The Risk Management Association’s (RMA’s) 29th Annual Conference on Securities Lending featured a panel on global demand trends in equity trading.
Frederick Nadd-Aubert of Credit Suisse, Peter Abric of Wells Fargo Securities, James Gerspach of J.P. Morgan, Carey Chamberlain of HSBC, and Mark Payson of Brown Brothers Harriman analysed key trends from the past few years.
Nadd-Aubert said that hedge funds are going into “defensive mode” as far as capital is concerned, while the rest of the panel identified other trends.
One trend that Chamberlain has observed is that credit diversification has become a big focus. He has also seen US money managers change the way that they operate.
He said: “A lot of US money managers have pulled money out of Europe and are possibly putting it back into their home market, which is fair enough.”
Another trend is that beneficial owners are “more demanding about being informed about opportunities and emerging markets,” according to Gerspach.
Chamberlain added: “There’s been a shift in how trading desks, lenders and hedge funds look at stock lending.”

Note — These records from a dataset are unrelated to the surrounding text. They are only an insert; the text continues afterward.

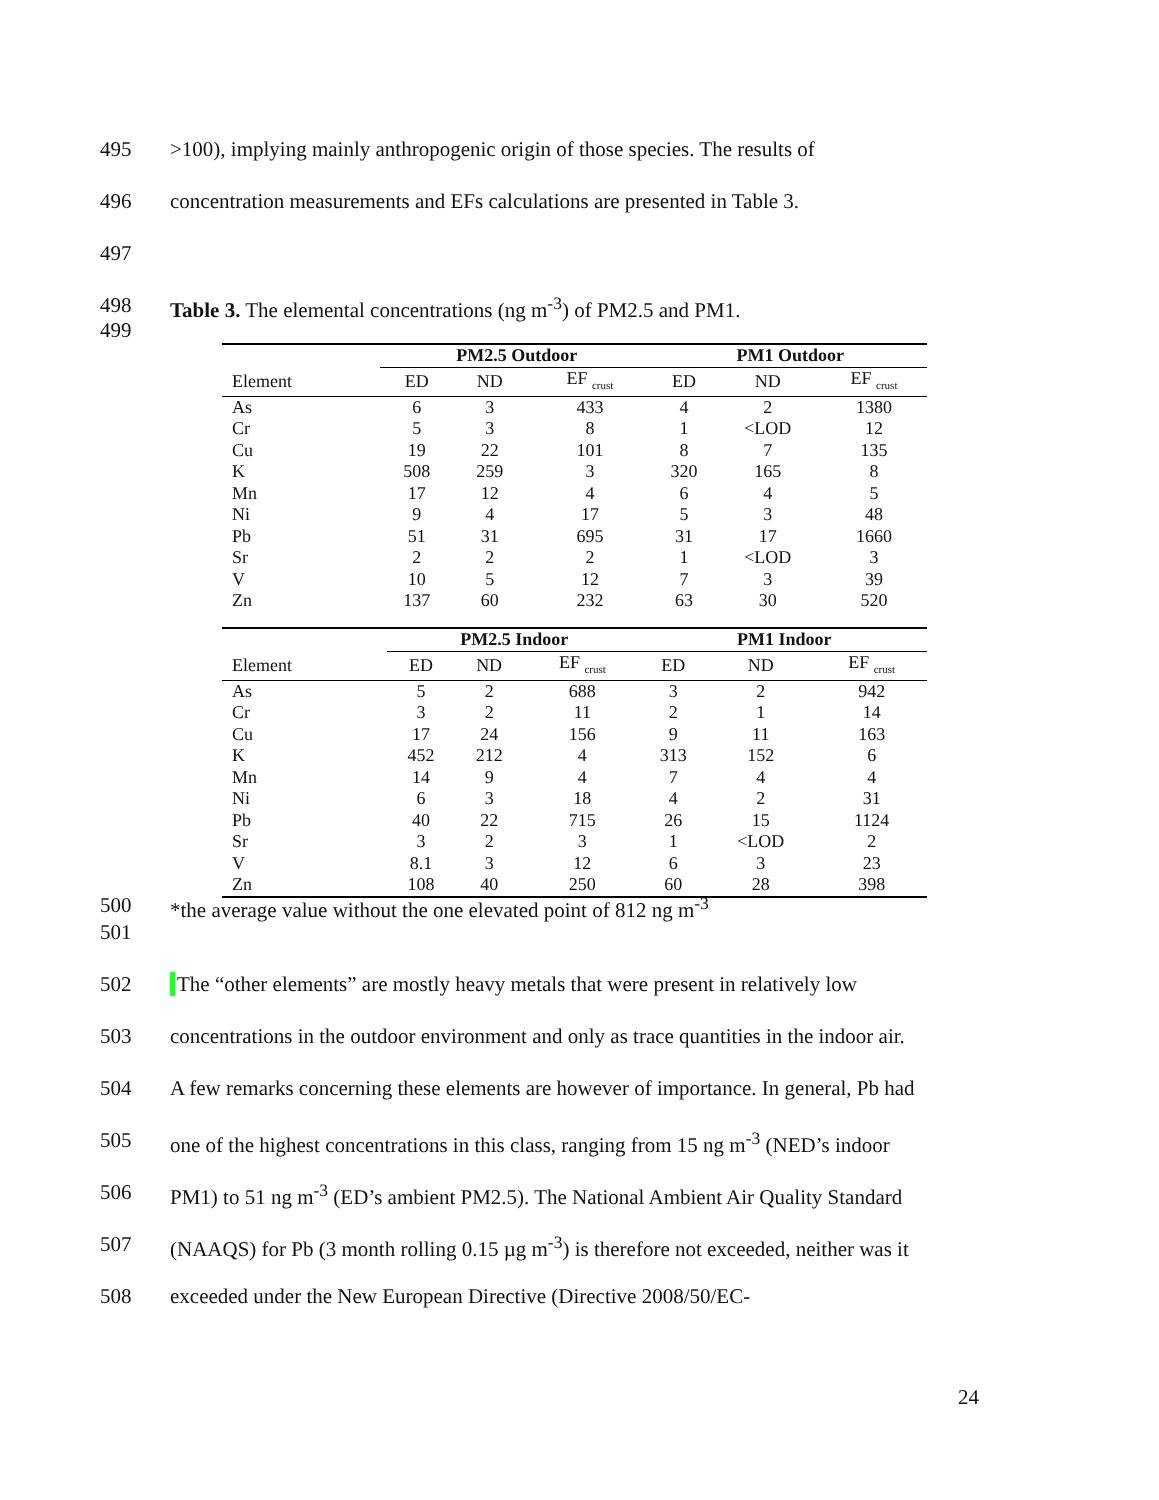495 >100), implying mainly anthropogenic origin of those species. The results of
496 concentration measurements and EFs calculations are presented in Table 3.
497
498 Table 3. The elemental concentrations (ng m<sup>-3</sup>) of PM2.5 and PM1.
499
| | PM2.5 Outdoor | | | PM1 Outdoor | | |
| --- | --- | --- | --- | --- | --- | --- |
| Element | ED | ND | EF <sub>crust</sub> | ED | ND | EF <sub>crust</sub> |
| As | 6 | 3 | 433 | 4 | 2 | 1380 |
| Cr | 5 | 3 | 8 | 1 | <LOD | 12 |
| Cu | 19 | 22 | 101 | 8 | 7 | 135 |
| K | 508 | 259 | 3 | 320 | 165 | 8 |
| Mn | 17 | 12 | 4 | 6 | 4 | 5 |
| Ni | 9 | 4 | 17 | 5 | 3 | 48 |
| Pb | 51 | 31 | 695 | 31 | 17 | 1660 |
| Sr | 2 | 2 | 2 | 1 | <LOD | 3 |
| V | 10 | 5 | 12 | 7 | 3 | 39 |
| Zn | 137 | 60 | 232 | 63 | 30 | 520 |
| | PM2.5 Indoor | | | PM1 Indoor | | |
| --- | --- | --- | --- | --- | --- | --- |
| Element | ED | ND | EF <sub>crust</sub> | ED | ND | EF <sub>crust</sub> |
| As | 5 | 2 | 688 | 3 | 2 | 942 |
| Cr | 3 | 2 | 11 | 2 | 1 | 14 |
| Cu | 17 | 24 | 156 | 9 | 11 | 163 |
| K | 452 | 212 | 4 | 313 | 152 | 6 |
| Mn | 14 | 9 | 4 | 7 | 4 | 4 |
| Ni | 6 | 3 | 18 | 4 | 2 | 31 |
| Pb | 40 | 22 | 715 | 26 | 15 | 1124 |
| Sr | 3 | 2 | 3 | 1 | <LOD | 2 |
| V | 8.1 | 3 | 12 | 6 | 3 | 23 |
| Zn | 108 | 40 | 250 | 60 | 28 | 398 |
500 *the average value without the one elevated point of 812 ng m<sup>-3</sup>
501
502 The “other elements” are mostly heavy metals that were present in relatively low
503 concentrations in the outdoor environment and only as trace quantities in the indoor air.
504 A few remarks concerning these elements are however of importance. In general, Pb had
505 one of the highest concentrations in this class, ranging from 15 ng m<sup>-3</sup> (NED’s indoor
506 PM1) to 51 ng m<sup>-3</sup> (ED’s ambient PM2.5). The National Ambient Air Quality Standard
507 (NAAQS) for Pb (3 month rolling 0.15 µg m<sup>-3</sup>) is therefore not exceeded, neither was it
508 exceeded under the New European Directive (Directive 2008/50/EC-
24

Clients want research-based products as their emphases on transparency and information have increased, according to Chamberlain. Gerspach agreed, adding: “That demand has certainly taken off and multiplied in the last few years.”
The main change that Payson has identified is how clients view his firm. The firm now acts “as an advisor”, providing information and transparency on a regular basis and before trading is initiated.